━━ SUPPLIED TEXT

1 Introduction
You can usually get pretty far with SQL using simple queries like we’ve seen so far. You can get even further if you know how to use subqueries.
For this post I used the dataset flight from the statistics platform “Kaggle”. You can download it from my GitHub Repository.
2 Preparation
SET LANGUAGE ENGLISH
CREATE DATABASE Subqueries;
USE Subqueries;
2.1 Loading the data set flight
How to load a dataset via SSMS into your database I described in this post: Read and write to files
SELECT *
FROM flight
;
2.2 Creation of the flight_add_info dataset
Below we will still need the following dataset, which I will call flight_add_info.
CREATE TABLE flight_add_info
(Tai_lNum VARCHAR(100),
Manufacturer VARCHAR(100),
Typ VARCHAR(100),
Maximum_Speed INT,
Range INT)
;
INSERT INTO flight_add_info (Tai_lNum, Manufacturer, Typ, Maximum_Speed, Range) VALUES ('N790AA', 'Airbus', 'A380', 1185, 15200)
INSERT INTO flight_add_info (Tai_lNum, Manufacturer, Typ, Maximum_Speed, Range) VALUES ('N787AA', 'Airbus', 'A340', 870, 10300)
INSERT INTO flight_add_info (Tai_lNum, Manufacturer, Typ, Maximum_Speed, Range) VALUES ('Z793AA', 'Airbus', 'A310', 900, 8000)
SELECT *
FROM flight_add_info
;
2.3 Creation of the customers dataset
And one more data set that we will need:
CREATE TABLE customers
(Name VARCHAR(100),
Age INT,
Salary INT)

━━━━
━━ THE DATA

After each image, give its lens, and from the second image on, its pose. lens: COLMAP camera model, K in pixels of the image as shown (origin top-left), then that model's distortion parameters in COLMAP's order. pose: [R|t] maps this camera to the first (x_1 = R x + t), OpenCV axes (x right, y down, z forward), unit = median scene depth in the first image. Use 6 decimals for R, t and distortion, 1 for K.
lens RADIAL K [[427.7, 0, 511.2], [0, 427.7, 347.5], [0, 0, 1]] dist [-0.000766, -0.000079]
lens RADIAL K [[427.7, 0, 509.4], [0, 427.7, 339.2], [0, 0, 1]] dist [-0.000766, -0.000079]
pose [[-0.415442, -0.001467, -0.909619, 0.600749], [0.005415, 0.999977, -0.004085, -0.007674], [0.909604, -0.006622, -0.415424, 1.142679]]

━━━━

TASK ITEM — Shorten the paragraph of the SQL subqueries tutorial that begins "For this post I used the dataset" while keeping its main facts. The material plays no part in what follows.

EXERCISE RESPONSE — The post uses the flight dataset from the statistics platform Kaggle, which can be downloaded from the author's GitHub repository.